New York: The dollar will resume its upward climb in the coming year, but extreme near-term moves in either direction are possible, driven more by US President Donald Trump’s expected fiscal stimulus than by his words, a Reuters poll found.

After mostly gaining over the past three years, the dollar hit a wall in January, marking its biggest losses in percentage terms in three decades on concerns about the Trump administration’s preference for a weak dollar and a radical policy on immigration.

In 2016, the dollar was down less than one per cent until the US election on November 8. It then reversed course to end the year over 4 per cent higher, something forex strategists polled by Reuters had not predicted before the vote.

Instead, they had said the dollar was likely to fall in the immediate aftermath if Trump were to win.

So far this year, concern over US President Donald Trump’s attitude to the dollar, global trade and security has pushed the currency down over 2 per cent, and has led to declining Treasury yields as well.

Speculators have also cut bets in favour of the dollar for the fourth straight week. Net long positions fell to their lowest since last October, according to data from the Commodity Futures Trading Commission and calculations by Reuters.

Still, the latest poll of more than 60 forex strategists, taken over the past week, showed the bias was still towards a stronger dollar over the coming year once the fog clears around the White House’s tax and spending plans.

Six of the top 10 most accurate forecasters in Reuters polls last year are still forecasting dollar gains against most major currencies.

The dollar is also expected to gain from a divergence in monetary policy between the US Federal Reserve, which is set to raise rates this year, and other major central banks, which are expected to keep rates low.

“The policy of the incoming US administration, both actual and expected, are consistent with the US dollar strength,” said Erik Nelson at Wells Fargo, the most accurate forex forecaster in Reuters polls on major currencies over the last two years.

“Fiscal easing, whether that comes in the form of increased spending or reduced taxes, is going to represent a pretty stark shift from the more austere fiscal conditions we have seen over the past couple of years. So a mix of policies — both monetary and fiscal — surely are consistent with US dollar gains.” When asked what would drive currency markets over the next couple of months, around 70 per cent of the strategists who answered the question said Trump’s policies.

Among those who chose Trump’s policies, a slim majority said his protectionist policies on trade and immigration could weigh on forex trades. The rest cited Trump’s fiscal stimulus plan to move markets.

Trump to trump Eurozone politics

Only a few strategists picked a potential upset in Eurozone national elections as the big driver of currencies. But jitters before the coming French presidential election pushed the euro to a one-week low against a broadly weaker dollar on Monday.
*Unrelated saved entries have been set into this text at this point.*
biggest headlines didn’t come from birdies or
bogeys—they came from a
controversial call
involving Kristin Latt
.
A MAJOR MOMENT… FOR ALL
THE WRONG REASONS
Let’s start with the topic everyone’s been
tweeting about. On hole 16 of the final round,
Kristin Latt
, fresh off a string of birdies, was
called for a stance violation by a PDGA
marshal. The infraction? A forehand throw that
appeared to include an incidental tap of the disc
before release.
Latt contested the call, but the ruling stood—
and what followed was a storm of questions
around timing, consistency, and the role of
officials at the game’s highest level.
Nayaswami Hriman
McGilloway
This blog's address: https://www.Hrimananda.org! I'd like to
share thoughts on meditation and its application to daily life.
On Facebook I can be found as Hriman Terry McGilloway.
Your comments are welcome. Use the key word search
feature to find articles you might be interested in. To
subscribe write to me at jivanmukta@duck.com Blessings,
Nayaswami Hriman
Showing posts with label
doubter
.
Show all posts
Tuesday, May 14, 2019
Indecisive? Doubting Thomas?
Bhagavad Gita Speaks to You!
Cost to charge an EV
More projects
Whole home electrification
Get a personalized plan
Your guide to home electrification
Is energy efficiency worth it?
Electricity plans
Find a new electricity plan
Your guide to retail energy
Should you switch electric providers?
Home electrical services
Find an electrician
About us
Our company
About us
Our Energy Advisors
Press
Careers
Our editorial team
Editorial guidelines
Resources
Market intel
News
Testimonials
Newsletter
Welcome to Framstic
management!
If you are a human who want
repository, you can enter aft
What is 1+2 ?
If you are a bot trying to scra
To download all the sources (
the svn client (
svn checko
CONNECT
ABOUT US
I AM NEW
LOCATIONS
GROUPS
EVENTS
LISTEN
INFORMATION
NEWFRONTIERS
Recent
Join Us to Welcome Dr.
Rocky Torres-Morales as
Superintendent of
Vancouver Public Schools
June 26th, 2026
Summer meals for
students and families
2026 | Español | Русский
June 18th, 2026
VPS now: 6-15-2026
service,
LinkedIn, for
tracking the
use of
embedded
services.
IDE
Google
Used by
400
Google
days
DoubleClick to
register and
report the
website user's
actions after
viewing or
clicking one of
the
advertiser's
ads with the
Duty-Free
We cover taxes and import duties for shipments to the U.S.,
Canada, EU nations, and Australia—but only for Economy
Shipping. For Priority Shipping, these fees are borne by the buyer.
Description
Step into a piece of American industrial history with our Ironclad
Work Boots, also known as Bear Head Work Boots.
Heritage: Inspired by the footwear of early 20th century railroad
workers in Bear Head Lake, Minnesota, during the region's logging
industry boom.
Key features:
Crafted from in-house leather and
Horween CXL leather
The latest consensus is for the single currency, which is up around 2 per cent this year, to weaken nearly 3 per cent against the dollar to $1.04 in a year from $1.07 on Tuesday.

“It is all about the USD and about President Trump’s policies,” wrote Athanasios Vamvakidis, forex strategist at Bank of America Merrill Lynch. “We continue to expect EUR/USD to weaken.

Focusing on Europe, the elections in France and Germany, and potentially early elections in Italy, suggest substantial EUR risks.” However, the proportion of strategists calling for euro/dollar parity or lower is little changed compared with last month, under one-third of the sample.

Sterling is also forecast to resume falling, having gained around 1.5 per cent this year, once Britain begins talks on leaving the European Union.

When asked which currency will gain from market uncertainty over the next three months, most respondents based out of emerging markets said the dollar would outperform.

But overall, a majority of strategists chose the Japanese yen and the Swiss franc, both usually considered a safe bet when markets are in turmoil.

After around a 3 per cent loss in 2016, the US currency fell against the yen to its lowest since late November on Tuesday, down about 4 per cent so far this year. Yen short positions also declined to their lowest since early December.

Still, forex analysts are clinging to their favoured bet — a weaker yen outlook, mostly on account of a stronger dollar view.

The Japanese currency is now forecast to weaken about 7 per cent to around 120.0 in a year from Tuesday, reversing all the gains since the beginning of last year.